A la luz de las velas, con floreros y una mesa puesta al estilo de Juliana Awada, Mauricio Macri Celebró sus 64 años en Cumelén. El plato principal fue cordero y los invitees en su mayoría hombres, sin sus parejas.
El expresidente vivió en Villa La Angostura, el lugar donde se refugió desde su regreso de Qatar y del que sólo salió esporádicamente. Como la recorrida que hizo días atrás para acompañar al candidato PRO de La Pampa, Martín Maqueira. Participó en una serie de actividades en Santa Rosa para darle un empujón a su espacio en la primera elección del año. Pero luego volvió al ostracismo que sólo le permite el exclusivo país del sur.
Lejos de los sentimientos de otros tiempos, donde se creía excluido por directos cercanos que estaban preocupados sólo por sus candidaturas, este verano Macri está consolado: todos los que tienen aspiración han tenido que ir a verlo hasta el fin del mundo. Horacio Rodríguez Larreta y Patricia Bullrich, en principio, pero también Miguel Ángel Pichetto y otros políticos de menor escala. Relájate al pensarlo.
Festividades. Además, Awada mostró algunos detalles de las múltiples manifestaciones del ex presidente. Por la mañana, una comida con café, tostadas, mermelada y frutas regionales. Al mediodía, para cantarle el «feliz cumpleaños» una torta rogel del pastelero angosturense Juan Cruz Lamuedra, el preferido de la ex primera dama en esa ciudad.
Para la noche, el festejo cerrado al círculo íntimo del ex presidente.
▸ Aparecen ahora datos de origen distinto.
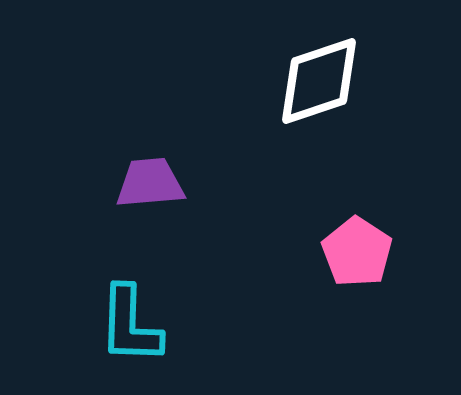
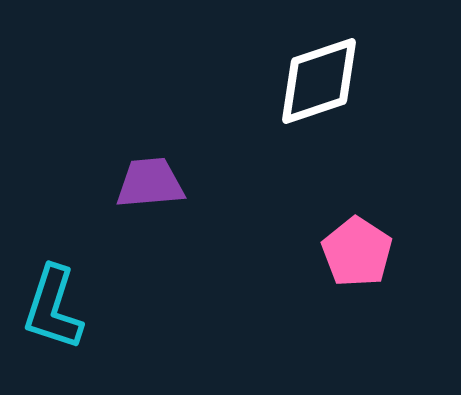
cyan L-shape: moved 77 px left, 17 px up; rotated 16 degrees clockwise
Gustavo Arribas, Martín Seefeld y Hernán Nisenbaum fueron algunos de los invitados, según pudo averiguar NOTICIAS. Los dos primeros, con asistencia perfecta a los cumpleaños de Macri en el sur.
Antes de controlar con stricto celo quién había llamado o enviado mensajes solía saludarlo, como a hacer, Macri grabó un video selfie para compartir con sus seguidores: «Qué linda mañana, diría un amigo. 64 años son un montón, pero la verdad que me siento muy joven», señala mirando a cámara. «Vamos por 64 años más, por qué no. Y vamos Argentina, que le tengo mucha fe. Aparte, acordémonos que somos campeones del mundo por cuatro años más. Vamos Argentina, por nuestro futuro».
Las primeras líneas del PRO hicieron público su saludo por redes, pero no así sus compañeros de coalición. Elisa Carrió no sólo no le dijo «feliz cumpleaños» públicamente, sino que además lanzó su candidatura presidencial justo ese día: problemas de carteles. Tampoco los precandidatos radicales Gerardo Morales, Facundo Manes y Martín Lousteau dedicaron un mensaje. Frialdad en Juntos.
La agenda de Macri es una vacía de política para las próximas semanas. Eso sí, con su regreso de Villa La Angostura estará pocos días en Buenos Aires, pues se irá a Italia acumulada con sus actividades como presidente de la Fundación FIFA. La ausencia sirve, además, para aguantar la presión de directes interesados, la militancia y el periodismo, para saber si será o no de la partida en este 2023. Sigue jugando al misterio.
Decisiones. Si el expresidente se sienta cómodo en el secretismo y la coquetería con la posibilidad de lanzarce, fuentes cercanas a uno de los candidatos amarillos que están en carrera considerando que, indirectamente, el expresidente ya tiene claro que vamos a participar. De hecho, sus esfuerzos están puestos en mostrarse equidistantes entre Larreta y Bullrich.
Las últimas reuniones que tuvieron con ambos en Cumelén son un fiel reflejo de eso: como líder del PRO quiere consolidar al margen de la interna, garantizar igualdad y fiscalizar que la disputa sea limpia, sin golpes bajos.
Pero los socios de Juntos por el Cambio piden certezas. El diputado radical Mario Negri protestó contra la «indefinición» del exmandatario. “No la hace bien a la coalición”, indicó en entrevista en La Nación+. Y luego elevó la vara: «Tampoco le hace bien a los argentinos».
En el entorno de Macri entiende que no será necesario que el ex presidente sea candidato a convertidor en uno de los protagonistas del año. El Frente de Todos lo someterá al timbre constantemente, aunque no figura en las listas: el plan del oficialismo es asociarlo al elegido del PRO para mostrar que no hay futuro en la coalición opositora. Será un año de mucho desgaste.
Para eso, el líder de la oposición consideró necesaria la desconexión que comenzó en noviembre, cuando se mudó a Qatar por un mes para vivir por completo el Mundial, que siguió en Cumélén y que continuará con las actividades de FIFA en Europa. Para cuando regrese a Buenos Aires la temperatura política será un poco más lenta que la ebullición.